17.1 Customer is responsible for paying all local, state, federal or foreign taxes, levies or duties of any nature, including value-added, sale, use or withholding taxes (“Taxes”), excluding only Taxes based on PrecisionLender’s net income. If PrecisionLender has the legal obligation to pay or collect Taxes for which Customer is responsible under this Agreement, the appropriate amount shall be invoiced to and paid by Customer unless Customer provides PrecisionLender with a valid tax exemption certificate authorized by the appropriate taxing authority.
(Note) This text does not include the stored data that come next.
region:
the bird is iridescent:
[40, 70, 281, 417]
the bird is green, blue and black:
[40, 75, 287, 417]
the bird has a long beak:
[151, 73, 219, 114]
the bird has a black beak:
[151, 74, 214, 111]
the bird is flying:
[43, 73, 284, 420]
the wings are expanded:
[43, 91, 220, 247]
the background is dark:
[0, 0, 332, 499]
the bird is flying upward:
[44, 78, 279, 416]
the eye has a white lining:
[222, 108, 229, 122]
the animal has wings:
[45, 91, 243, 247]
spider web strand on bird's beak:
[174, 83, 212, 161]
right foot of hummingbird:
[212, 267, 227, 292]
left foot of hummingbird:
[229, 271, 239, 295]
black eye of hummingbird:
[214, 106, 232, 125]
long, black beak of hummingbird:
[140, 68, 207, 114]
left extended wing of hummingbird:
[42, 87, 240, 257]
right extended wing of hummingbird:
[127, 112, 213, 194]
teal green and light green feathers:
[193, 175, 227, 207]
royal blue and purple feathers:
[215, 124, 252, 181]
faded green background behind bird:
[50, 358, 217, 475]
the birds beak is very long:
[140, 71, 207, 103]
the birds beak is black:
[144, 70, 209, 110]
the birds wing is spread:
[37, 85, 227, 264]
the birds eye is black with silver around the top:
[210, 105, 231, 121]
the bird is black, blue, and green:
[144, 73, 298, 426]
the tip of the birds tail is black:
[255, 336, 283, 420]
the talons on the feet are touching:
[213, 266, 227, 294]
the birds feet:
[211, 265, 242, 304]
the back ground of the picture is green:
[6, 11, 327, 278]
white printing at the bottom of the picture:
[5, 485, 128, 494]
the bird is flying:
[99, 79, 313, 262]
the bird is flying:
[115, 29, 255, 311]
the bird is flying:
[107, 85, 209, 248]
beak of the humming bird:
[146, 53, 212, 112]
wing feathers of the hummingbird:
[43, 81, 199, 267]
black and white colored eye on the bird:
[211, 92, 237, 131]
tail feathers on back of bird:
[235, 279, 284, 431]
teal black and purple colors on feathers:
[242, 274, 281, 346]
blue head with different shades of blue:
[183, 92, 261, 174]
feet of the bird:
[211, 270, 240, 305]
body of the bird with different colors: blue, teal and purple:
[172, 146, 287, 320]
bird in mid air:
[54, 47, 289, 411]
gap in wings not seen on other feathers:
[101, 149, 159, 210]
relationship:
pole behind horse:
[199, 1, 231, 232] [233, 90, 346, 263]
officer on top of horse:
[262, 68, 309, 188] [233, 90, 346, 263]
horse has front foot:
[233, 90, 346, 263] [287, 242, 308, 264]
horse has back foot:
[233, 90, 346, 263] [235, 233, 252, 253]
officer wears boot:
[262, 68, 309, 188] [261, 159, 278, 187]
18.0 Modification to the Terms of Service

18.1 These Terms of Service may be amended by PrecisionLender in its discretion by providing advance notice of any material change to a user designated as an administrator of your PrecisionLender account either: (a) as a note on the screen presented immediately after completion of the log in authentication credentials at the log in screen, or (b) by email to the registered email address provided for the administrator(s) for Customer's account. If the change has a material adverse impact on Customer and Customer does not agree to the change, Customer must so notify PrecisionLender via legal@PrecisionLender.com within thirty (30) days after receiving notice of the change. If Customer notifies PrecisionLender as required, then Customer will remain under the Terms of Service in effect immediately prior to the change until the end of the then current license term for such Customer. If the license term is renewed by such Customer, it will be renewed under PrecisionLender’s then current Terms of Service unless agreed to otherwise in writing.